■ Selected extract ■
○ ○ ○

Re: Python Driver Write Times

2010-11-28 Thread Jeremiah Peschka
To add to this, you won't see write speeds as fast as people have reported
in a variety of benchmarks because of I/O subsystem virtualization. You take
a 10-15% performance hit with virtualized disk when using a pure hypervisor
like VMWare ESX. Depending on your VM software, you could be taking a much
larger hit to your disk performance.

As Greg said, though, the big reasons for this difference is that MongoDB
caches writes in memory until the next file system sync interval and the
fact that Riak is designed to be run in a cluster of at least 3 machines
(preferably more).

Jeremiah Peschka
Microsoft SQL Server MVP
MCITP: Database Developer, DBA



On Sun, Nov 28, 2010 at 12:10 PM, Greg Steffensen  wrote:

> This is due to two factors:
>
> 1) Durability.  MongoDB stores writes in RAM and flushes them to disk
> periodically (by default, every 60 seconds, according to this page:
> http://www.mongodb.org/display/DOCS/Durability+and+Repair).  This means
> that its writes can seem very, very fast, but if the machine goes down, you
> could lose up to 60 seconds of data.  Riak writes don't return until the
> data has actually been persisted to disk.  Casandra takes the same approach
> as MongoDB, with the same trade-off.
>
> 2) Parallelism.  This test isn't taking advantage of Riak's distributed
> nature.  Riak really shines when its run on a cluster of machines- you can
> make your write throughput almost arbitrarily fast, as long as you're
> willing add enough machines to the cluster.
>
> I doubt that you'll be able to get single-node Riak to write as fast as
> Mongo, but I'd guess that that numbers will get a little closer if you do
> several writes simultaneously in both by multi-threading using python's
> threading module.  Also, be sure that you're using Riak's protocol buffers
> interface, instead of the REST (HTTP) one, which adds a lot of overhead- I
> believe the python client supports both.

○ ○ ○

■ Provided records ■
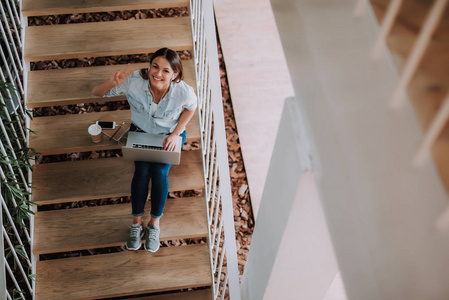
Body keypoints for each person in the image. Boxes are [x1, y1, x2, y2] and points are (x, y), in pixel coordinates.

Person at [92, 48, 197, 252]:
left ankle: (154, 224)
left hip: (169, 134)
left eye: (166, 71)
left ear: (175, 74)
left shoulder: (183, 90)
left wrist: (176, 133)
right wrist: (113, 83)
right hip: (140, 131)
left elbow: (191, 107)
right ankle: (136, 223)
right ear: (149, 66)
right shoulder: (134, 80)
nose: (158, 74)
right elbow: (96, 93)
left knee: (159, 173)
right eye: (155, 67)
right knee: (141, 173)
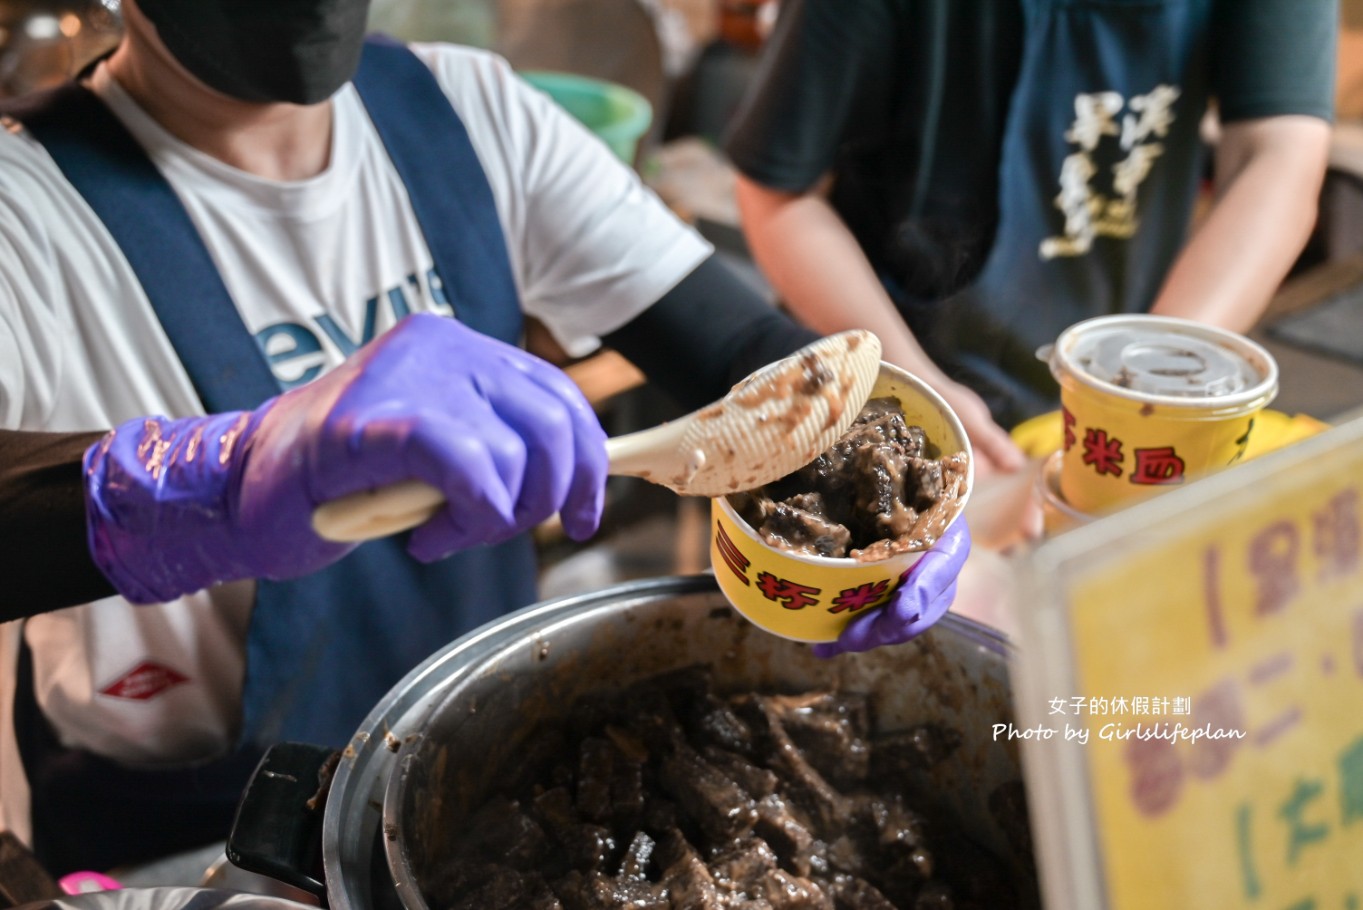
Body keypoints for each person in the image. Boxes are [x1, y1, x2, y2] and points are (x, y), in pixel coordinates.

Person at [0, 0, 970, 873]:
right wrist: (217, 478)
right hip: (196, 843)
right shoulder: (27, 212)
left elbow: (757, 364)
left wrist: (900, 479)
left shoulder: (465, 115)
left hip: (489, 778)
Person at [725, 0, 1337, 476]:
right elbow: (778, 193)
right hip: (883, 380)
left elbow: (1278, 154)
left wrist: (1142, 395)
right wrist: (918, 392)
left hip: (1126, 359)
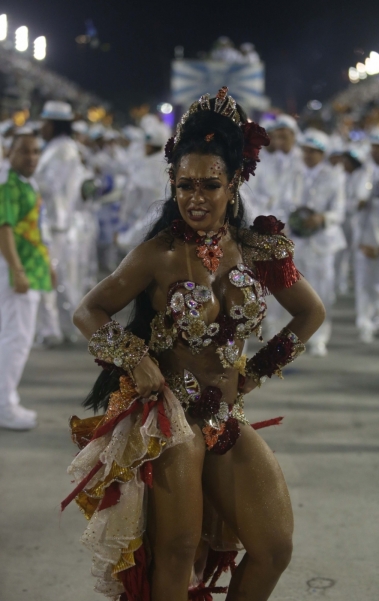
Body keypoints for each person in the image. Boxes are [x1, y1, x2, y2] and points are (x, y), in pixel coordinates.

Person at [62, 88, 325, 601]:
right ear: (172, 183)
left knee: (273, 548)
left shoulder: (257, 249)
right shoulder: (158, 254)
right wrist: (134, 358)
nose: (195, 197)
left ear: (235, 184)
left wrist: (257, 370)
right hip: (171, 421)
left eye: (210, 184)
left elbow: (310, 312)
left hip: (226, 418)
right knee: (177, 551)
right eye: (184, 185)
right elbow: (86, 311)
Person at [0, 132, 53, 430]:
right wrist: (17, 270)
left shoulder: (23, 183)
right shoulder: (8, 185)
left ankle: (6, 399)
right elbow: (3, 228)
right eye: (24, 152)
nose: (31, 157)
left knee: (11, 337)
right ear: (10, 153)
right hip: (17, 271)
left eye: (35, 151)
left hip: (29, 267)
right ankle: (4, 405)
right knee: (16, 340)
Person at [35, 101, 88, 343]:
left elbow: (52, 187)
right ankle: (62, 328)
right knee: (60, 278)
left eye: (45, 121)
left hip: (56, 223)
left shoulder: (62, 150)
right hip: (54, 223)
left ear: (54, 123)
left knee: (51, 276)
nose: (41, 126)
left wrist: (27, 182)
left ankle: (52, 330)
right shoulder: (57, 147)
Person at [291, 128, 346, 356]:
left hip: (322, 242)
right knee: (295, 292)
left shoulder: (334, 176)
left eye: (314, 151)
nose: (308, 155)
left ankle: (319, 338)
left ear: (322, 153)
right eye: (306, 150)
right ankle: (294, 338)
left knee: (323, 291)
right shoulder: (293, 174)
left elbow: (339, 211)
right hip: (296, 240)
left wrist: (322, 218)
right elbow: (284, 204)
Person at [353, 129, 379, 343]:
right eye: (374, 147)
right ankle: (365, 324)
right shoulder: (363, 174)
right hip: (366, 239)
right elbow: (353, 206)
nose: (375, 151)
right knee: (365, 284)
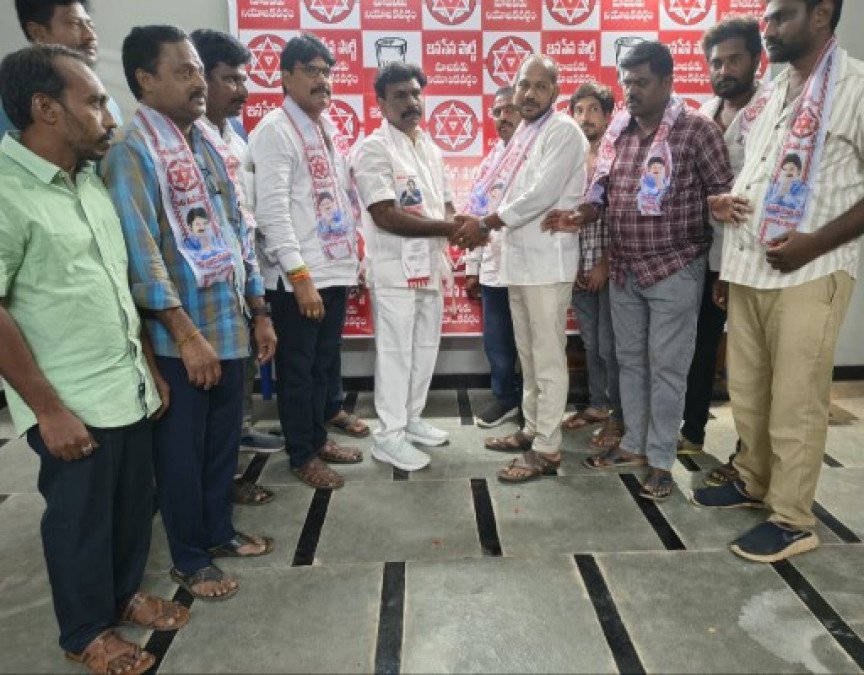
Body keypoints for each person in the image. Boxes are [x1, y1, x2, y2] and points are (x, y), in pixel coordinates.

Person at [0, 45, 189, 675]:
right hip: (69, 400)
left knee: (131, 507)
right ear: (46, 108)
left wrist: (149, 367)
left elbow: (114, 285)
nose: (110, 116)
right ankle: (85, 632)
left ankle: (121, 594)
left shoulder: (88, 181)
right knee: (79, 521)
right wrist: (47, 409)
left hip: (124, 384)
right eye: (96, 101)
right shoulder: (6, 190)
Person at [102, 24, 277, 601]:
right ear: (145, 80)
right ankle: (189, 559)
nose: (199, 82)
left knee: (221, 449)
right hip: (180, 340)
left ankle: (218, 532)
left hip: (229, 324)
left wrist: (259, 309)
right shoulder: (132, 151)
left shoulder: (207, 143)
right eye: (184, 72)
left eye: (199, 69)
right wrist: (185, 335)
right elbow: (141, 255)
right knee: (181, 455)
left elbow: (237, 231)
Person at [694, 0, 864, 563]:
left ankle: (792, 518)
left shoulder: (856, 87)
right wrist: (725, 202)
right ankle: (753, 479)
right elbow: (758, 168)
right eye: (766, 18)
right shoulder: (771, 92)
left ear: (821, 15)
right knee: (748, 389)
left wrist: (816, 242)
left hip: (812, 269)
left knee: (796, 399)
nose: (767, 28)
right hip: (749, 266)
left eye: (781, 16)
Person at [546, 41, 733, 500]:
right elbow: (602, 195)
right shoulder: (619, 132)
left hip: (675, 267)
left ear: (668, 81)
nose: (631, 91)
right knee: (629, 361)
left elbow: (722, 193)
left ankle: (662, 460)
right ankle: (633, 444)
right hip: (625, 270)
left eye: (642, 82)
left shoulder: (697, 130)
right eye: (627, 82)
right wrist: (581, 215)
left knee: (667, 368)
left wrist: (724, 260)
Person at [453, 55, 588, 481]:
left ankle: (547, 448)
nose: (529, 94)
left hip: (547, 263)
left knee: (547, 358)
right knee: (528, 357)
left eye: (540, 86)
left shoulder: (563, 131)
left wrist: (485, 224)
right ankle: (531, 429)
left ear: (555, 92)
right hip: (517, 262)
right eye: (523, 85)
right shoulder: (524, 134)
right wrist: (481, 227)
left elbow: (541, 194)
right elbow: (502, 192)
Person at [248, 33, 362, 489]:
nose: (322, 80)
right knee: (298, 372)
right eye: (311, 71)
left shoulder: (324, 126)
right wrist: (299, 277)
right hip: (299, 278)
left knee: (321, 367)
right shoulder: (274, 131)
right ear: (285, 76)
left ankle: (317, 438)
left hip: (332, 269)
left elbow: (335, 199)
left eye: (326, 72)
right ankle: (302, 454)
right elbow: (272, 213)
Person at [189, 28, 283, 512]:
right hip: (203, 291)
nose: (242, 90)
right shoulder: (184, 141)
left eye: (243, 79)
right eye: (230, 79)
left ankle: (233, 456)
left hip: (244, 278)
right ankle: (211, 488)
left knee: (238, 379)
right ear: (199, 79)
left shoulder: (235, 136)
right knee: (206, 400)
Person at [351, 62, 458, 471]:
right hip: (395, 270)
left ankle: (411, 419)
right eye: (400, 95)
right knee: (395, 354)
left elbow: (445, 203)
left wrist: (455, 226)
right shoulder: (373, 148)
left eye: (415, 93)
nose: (411, 102)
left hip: (430, 266)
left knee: (425, 349)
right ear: (381, 103)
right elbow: (384, 215)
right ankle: (388, 437)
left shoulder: (430, 147)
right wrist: (450, 227)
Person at [677, 16, 764, 472]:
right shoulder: (703, 114)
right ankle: (692, 431)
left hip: (756, 255)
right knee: (699, 347)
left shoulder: (775, 110)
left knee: (751, 360)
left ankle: (748, 454)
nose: (724, 70)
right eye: (716, 62)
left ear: (756, 59)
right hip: (707, 252)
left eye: (734, 59)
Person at [563, 82, 624, 451]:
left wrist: (606, 261)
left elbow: (623, 215)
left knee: (610, 345)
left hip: (609, 265)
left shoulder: (617, 156)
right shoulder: (569, 158)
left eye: (593, 110)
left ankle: (617, 412)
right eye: (579, 110)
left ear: (608, 115)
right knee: (590, 342)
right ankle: (597, 404)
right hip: (576, 264)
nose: (585, 117)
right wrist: (570, 263)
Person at [464, 85, 523, 428]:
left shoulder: (536, 154)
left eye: (510, 109)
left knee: (532, 343)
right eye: (497, 111)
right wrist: (472, 267)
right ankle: (505, 398)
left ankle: (534, 403)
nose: (503, 117)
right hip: (492, 266)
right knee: (497, 342)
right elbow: (476, 216)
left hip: (528, 267)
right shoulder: (489, 164)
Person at [2, 0, 123, 135]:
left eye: (90, 24)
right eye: (75, 24)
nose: (90, 36)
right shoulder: (8, 106)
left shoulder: (109, 105)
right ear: (37, 32)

○ ○ ○

■ Task goal ■
Reproduce word for word the stretch of the thread on Python driver write times that begins with the words containing "2010-11-28 Thread Jeremiah" and ends with "(preferably more).".

■ Answer area ■
2010-11-28 Thread Jeremiah Peschka
To add to this, you won't see write speeds as fast as people have reported
in a variety of benchmarks because of I/O subsystem virtualization. You take
a 10-15% performance hit with virtualized disk when using a pure hypervisor
like VMWare ESX. Depending on your VM software, you could be taking a much
larger hit to your disk performance.

As Greg said, though, the big reasons for this difference is that MongoDB
caches writes in memory until the next file system sync interval and the
fact that Riak is designed to be run in a cluster of at least 3 machines
(preferably more).